RICHMOND, Va. -- Health professionals warned of a post-holiday spike in COVID-19 infections, and Virginia has surpassed more than 5,000 new cases per day three out of the last five days after never reaching that mark previously.
Infectious disease expert Dr. Michael Stevens with VCU said Christmas and New Year's infections are not reflected in those figures, and he expects cases to continue to rise in an “alarming fashion” for several weeks to come.
“Everyone should be concerned about what they’re seeing and assume anyone you encounter right now probably has COVID and do whatever you can to prevent getting it or giving it to someone else,” Dr. Stevens said.
Dr. Stevens anticipates new case will peak around mid-February. Until that point, he said hospitalizations and deaths related to COVD-19 will likely rise too.
“We could literally save hundreds, if not thousands, of additional lives if everybody doubled down on the things that we know work to prevent the spread of this infection,” Dr. Stevens said. “It’s time to double down on wearing a mask, watching your distance, washing your hands, staying home as much as possible.”
Hospitalizations in Virginia have also been trending upward since the beginning of winter.
Officials with the Virginia Hospital and Healthcare Association (VHHA), which tracks and collects data surrounding hospital capacity from their members statewide, said hospitals in every region of the state are currently operating under what they consider “level one” or conventional operations.

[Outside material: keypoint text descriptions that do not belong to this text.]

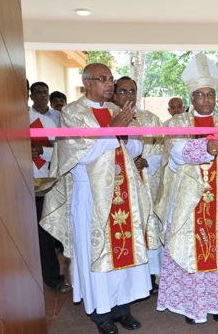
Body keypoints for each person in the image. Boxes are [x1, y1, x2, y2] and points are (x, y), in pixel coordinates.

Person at [41, 63, 152, 334]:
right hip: (89, 193)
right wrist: (113, 131)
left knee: (122, 251)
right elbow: (79, 155)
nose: (109, 84)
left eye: (111, 79)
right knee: (96, 251)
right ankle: (100, 313)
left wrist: (125, 134)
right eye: (102, 79)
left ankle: (122, 309)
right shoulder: (72, 113)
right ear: (87, 82)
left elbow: (134, 148)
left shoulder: (116, 110)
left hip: (121, 191)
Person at [154, 52, 218, 324]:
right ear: (191, 97)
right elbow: (174, 154)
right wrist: (203, 147)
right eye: (200, 94)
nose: (206, 99)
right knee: (189, 251)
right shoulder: (177, 123)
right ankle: (191, 306)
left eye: (211, 94)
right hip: (188, 200)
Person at [114, 76, 164, 295]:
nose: (128, 95)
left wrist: (146, 161)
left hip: (146, 180)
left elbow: (166, 150)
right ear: (115, 94)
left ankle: (151, 276)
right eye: (123, 91)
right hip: (118, 184)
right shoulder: (110, 118)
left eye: (132, 91)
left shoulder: (151, 119)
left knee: (148, 226)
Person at [30, 103, 72, 295]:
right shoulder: (1, 121)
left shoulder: (45, 122)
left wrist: (41, 150)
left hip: (40, 186)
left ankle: (54, 278)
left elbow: (62, 150)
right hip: (8, 187)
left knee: (44, 235)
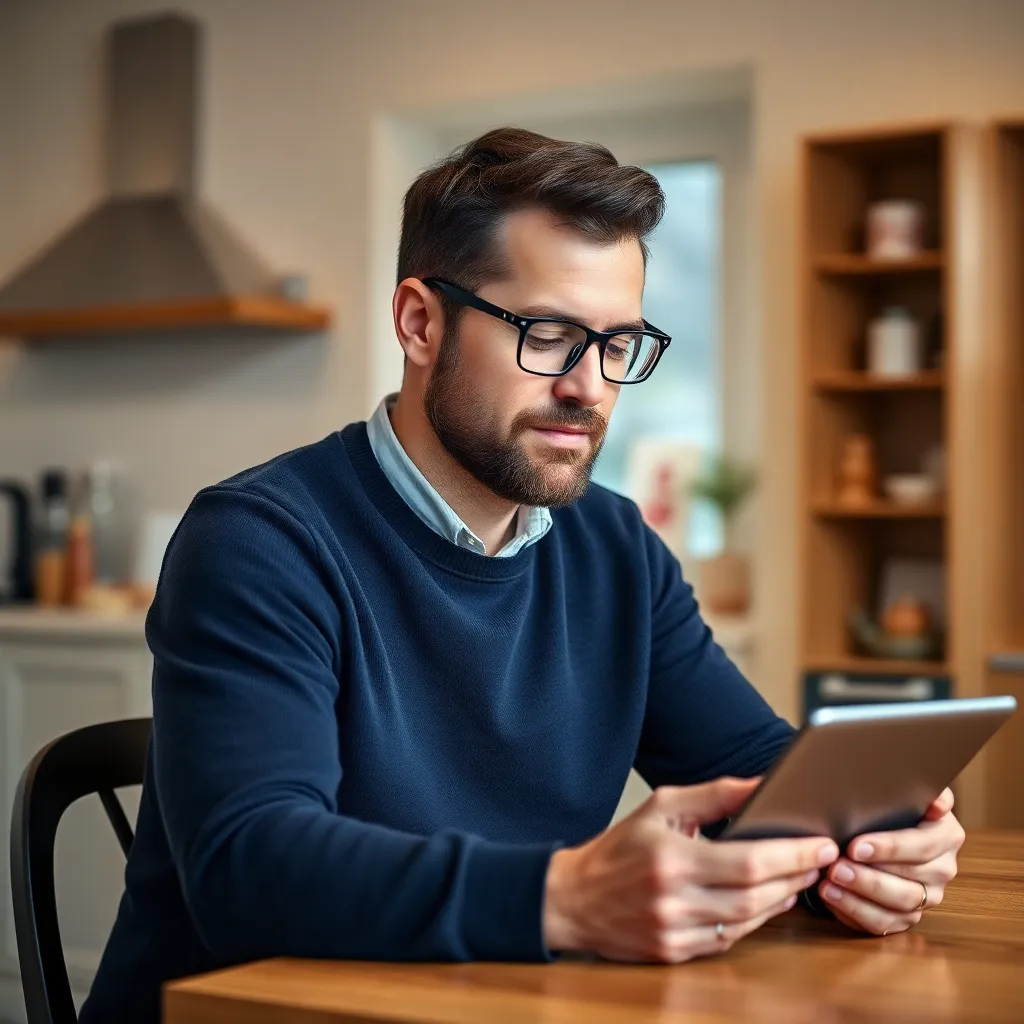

VHHA officials said they have enough beds and ICU space to treat current infection levels in Central Virginia and around the Commonwealth. If numbers were to spike, surge beds and ICU capability would be activated, which they said has not happened to this point.
During previous hospitalization spikes, increased patient loads in specific regions, like Tidewater or Southwest, were responsible for the majority of new patients. This time, VHHA said every region is seeing a rising number of COVID-19 related hospitalizations.
The VHHA reports 3,307 hospital beds are currently available statewide, and 3,695 surge beds are available should those fill up. Virginia ICU’s are operating at 82% capacity. For comparison, the average for the year 2019 immediately preceding the pandemic was 67 percent ICU capacity. More than 800 surge ICU bed are also available should they be needed, VHHA reports.
While specific hospitals might be treating a higher number of COVID patients, the hospital system in each region has enough capacity, VHHA officials said.
According to the VHHA, the number of available hospital beds in the commonwealth isn't the greatest concern. Hospitals are more concerned with appropriate staffing to help treat and attend to COVID patients.
"One of the challenges right now in the number of hospitalizations isn't so much bed space, it's making sure that there are adequate numbers of staff members who are working and aren't quarantined or isolated because of protocols," says Julian Walker, Vice President of Communication with the VHHA.
While hospitals work to fill shifts, the VHHA says it's helping its members with temporary hospital staffing. The association is also encouraging former healthcare workers, with their license in good standing, to apply on the VHHA website to help with COVID response and vaccination efforts through the winter months.
Health leaders across the state continue to promote social distancing and masking strategies as the main way to combat spreading COVID-19 as the winter months roll and vaccine distribution continues.
“If everyone could just hang in there and do all the right things for another four or five months, we’re going to save potentially hundreds if not thousands of lives,” Dr. Stevens said. “If you have symptoms, you need to quarantine yourself and get tested. Don’t assume it’s allergies. Symptoms can be very mild, but you can infect others and that can be catastrophic for the person who becomes infected.”